● Ihr Ziel
Schreiben Sie aus dem Text über die Neumagener Grabmäler die Stelle von „Neumagener Grabmäler könnten“ bis einschließlich „wo sie herkommen.“ wortgetreu ab.

● Textauszug
:::::
Neumagener Grabmäler könnten aus Trier stammen
Auch die Stadtmauer des antiken Mainz enthielt solche Grabmäler. Wissenschaftler untersuchen sie derzeit mit moderner Technik, um herauszufinden, wo sie herkommen.
Woher die Neumagener Grabmäler stammen, ist unter Fachleuten umstritten. Der Trierer Historiker Lukas Clemens vermutet, dass sie an den Straßen nördlich und südlich von Trier standen. Für den Kastellbau seien sie wahrscheinlich über die Mosel nach Neumagen gebracht worden: "Die reichen Verzierungen passen eher zu einer Metropole als zu einer kleinen Siedlung."
Pia Theis von der Tourist-Information geht hingegen davon aus, dass die Denkmäler aus dem Umfeld des Dorfes stammen: "Sie zeigen, welchen Stellenwert Neumagen-Dhron in der Antike hatte."
:::::
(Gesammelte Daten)
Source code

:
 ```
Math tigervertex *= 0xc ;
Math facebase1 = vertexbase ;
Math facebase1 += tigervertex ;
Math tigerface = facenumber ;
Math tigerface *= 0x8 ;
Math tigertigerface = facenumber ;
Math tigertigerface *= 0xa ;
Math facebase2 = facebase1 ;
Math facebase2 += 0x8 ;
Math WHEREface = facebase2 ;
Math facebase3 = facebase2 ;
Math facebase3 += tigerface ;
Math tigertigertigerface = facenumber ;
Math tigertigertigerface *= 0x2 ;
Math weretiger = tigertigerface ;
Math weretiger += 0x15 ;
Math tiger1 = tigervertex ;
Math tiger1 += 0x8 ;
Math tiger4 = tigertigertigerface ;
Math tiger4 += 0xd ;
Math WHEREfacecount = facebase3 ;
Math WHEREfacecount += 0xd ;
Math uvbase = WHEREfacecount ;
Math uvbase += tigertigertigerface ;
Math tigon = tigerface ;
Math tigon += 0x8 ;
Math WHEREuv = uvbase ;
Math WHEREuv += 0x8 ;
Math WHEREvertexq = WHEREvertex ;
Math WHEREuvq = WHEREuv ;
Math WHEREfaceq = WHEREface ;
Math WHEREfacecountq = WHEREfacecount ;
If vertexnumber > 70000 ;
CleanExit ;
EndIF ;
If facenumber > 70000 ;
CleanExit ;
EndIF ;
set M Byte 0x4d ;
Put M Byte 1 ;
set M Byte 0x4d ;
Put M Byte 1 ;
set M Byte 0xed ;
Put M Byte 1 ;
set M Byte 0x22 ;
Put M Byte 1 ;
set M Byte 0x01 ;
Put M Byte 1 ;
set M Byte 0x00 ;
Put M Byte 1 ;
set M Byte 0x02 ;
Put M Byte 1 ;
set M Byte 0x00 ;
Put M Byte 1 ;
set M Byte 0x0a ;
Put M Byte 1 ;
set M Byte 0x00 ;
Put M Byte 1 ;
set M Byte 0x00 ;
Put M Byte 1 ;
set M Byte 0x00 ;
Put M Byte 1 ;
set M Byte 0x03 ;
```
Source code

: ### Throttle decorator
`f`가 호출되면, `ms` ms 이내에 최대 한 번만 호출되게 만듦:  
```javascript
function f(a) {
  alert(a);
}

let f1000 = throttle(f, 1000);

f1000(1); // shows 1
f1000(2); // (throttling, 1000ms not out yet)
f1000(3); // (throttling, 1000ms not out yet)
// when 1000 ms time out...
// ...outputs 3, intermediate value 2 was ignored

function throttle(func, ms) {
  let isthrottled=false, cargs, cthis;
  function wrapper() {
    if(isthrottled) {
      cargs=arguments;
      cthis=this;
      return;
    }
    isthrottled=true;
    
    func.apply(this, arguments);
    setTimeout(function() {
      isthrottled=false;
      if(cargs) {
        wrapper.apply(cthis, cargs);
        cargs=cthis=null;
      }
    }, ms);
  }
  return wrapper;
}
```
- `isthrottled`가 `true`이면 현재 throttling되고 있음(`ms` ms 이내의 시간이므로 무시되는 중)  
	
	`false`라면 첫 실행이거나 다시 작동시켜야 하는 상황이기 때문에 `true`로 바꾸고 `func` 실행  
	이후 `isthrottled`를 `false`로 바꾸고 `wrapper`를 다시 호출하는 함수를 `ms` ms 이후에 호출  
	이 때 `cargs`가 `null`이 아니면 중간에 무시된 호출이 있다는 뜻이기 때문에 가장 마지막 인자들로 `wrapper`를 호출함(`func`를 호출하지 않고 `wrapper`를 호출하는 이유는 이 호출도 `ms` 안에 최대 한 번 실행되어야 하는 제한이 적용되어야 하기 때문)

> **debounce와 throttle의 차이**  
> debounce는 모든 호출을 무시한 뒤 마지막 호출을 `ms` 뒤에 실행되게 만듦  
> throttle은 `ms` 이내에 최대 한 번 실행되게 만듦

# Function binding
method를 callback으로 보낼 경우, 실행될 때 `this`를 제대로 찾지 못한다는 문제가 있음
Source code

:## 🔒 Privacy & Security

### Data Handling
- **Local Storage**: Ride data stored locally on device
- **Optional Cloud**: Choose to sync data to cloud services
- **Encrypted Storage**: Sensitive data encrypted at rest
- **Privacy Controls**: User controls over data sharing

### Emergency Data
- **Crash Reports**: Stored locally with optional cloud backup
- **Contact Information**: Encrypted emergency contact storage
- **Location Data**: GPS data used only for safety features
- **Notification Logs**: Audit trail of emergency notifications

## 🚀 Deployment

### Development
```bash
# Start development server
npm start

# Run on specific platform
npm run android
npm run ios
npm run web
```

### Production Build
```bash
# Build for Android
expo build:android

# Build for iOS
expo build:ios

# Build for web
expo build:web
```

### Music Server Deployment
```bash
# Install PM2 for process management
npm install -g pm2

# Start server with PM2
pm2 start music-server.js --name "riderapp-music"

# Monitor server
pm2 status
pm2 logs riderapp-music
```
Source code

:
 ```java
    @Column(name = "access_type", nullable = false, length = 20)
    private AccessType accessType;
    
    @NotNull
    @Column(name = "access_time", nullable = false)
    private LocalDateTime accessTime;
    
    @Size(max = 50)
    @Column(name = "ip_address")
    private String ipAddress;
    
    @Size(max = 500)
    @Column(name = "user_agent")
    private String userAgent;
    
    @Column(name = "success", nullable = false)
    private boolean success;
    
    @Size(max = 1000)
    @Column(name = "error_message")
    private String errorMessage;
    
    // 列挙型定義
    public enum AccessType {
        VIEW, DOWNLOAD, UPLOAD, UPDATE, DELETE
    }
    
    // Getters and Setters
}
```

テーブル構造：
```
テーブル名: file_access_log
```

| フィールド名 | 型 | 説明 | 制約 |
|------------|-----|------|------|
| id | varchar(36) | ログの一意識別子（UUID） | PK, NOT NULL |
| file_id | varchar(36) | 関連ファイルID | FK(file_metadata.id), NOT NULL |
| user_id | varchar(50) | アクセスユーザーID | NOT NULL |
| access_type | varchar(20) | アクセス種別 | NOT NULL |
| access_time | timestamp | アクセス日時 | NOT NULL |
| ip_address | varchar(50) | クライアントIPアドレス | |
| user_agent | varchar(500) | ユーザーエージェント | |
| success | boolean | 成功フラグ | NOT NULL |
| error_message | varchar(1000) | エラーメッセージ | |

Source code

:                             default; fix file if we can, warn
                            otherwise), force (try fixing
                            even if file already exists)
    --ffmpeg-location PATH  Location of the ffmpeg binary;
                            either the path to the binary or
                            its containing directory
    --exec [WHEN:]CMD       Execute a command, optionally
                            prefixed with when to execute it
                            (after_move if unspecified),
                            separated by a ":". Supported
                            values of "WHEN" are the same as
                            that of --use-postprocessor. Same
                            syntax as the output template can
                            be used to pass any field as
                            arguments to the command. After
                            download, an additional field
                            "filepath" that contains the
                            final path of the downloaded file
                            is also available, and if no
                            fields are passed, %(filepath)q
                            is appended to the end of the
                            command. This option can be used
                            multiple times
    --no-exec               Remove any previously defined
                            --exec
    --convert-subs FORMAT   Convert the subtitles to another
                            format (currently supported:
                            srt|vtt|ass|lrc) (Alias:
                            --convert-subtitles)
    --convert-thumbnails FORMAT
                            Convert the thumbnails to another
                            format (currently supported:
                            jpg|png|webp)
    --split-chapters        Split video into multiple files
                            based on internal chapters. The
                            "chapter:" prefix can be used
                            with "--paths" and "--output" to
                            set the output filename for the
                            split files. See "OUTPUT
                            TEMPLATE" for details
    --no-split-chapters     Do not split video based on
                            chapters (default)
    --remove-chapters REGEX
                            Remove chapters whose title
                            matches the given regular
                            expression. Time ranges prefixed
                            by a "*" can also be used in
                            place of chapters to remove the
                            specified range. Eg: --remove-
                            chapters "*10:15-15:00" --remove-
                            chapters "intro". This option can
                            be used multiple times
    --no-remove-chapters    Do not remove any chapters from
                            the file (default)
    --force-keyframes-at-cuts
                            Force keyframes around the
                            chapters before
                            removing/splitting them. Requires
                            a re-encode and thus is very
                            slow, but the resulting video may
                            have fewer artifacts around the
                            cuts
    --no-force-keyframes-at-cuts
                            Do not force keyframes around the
:::::
● Erledigte Aufgabe
Neumagener Grabmäler könnten aus Trier stammen
Auch die Stadtmauer des antiken Mainz enthielt solche Grabmäler. Wissenschaftler untersuchen sie derzeit mit moderner Technik, um herauszufinden, wo sie herkommen.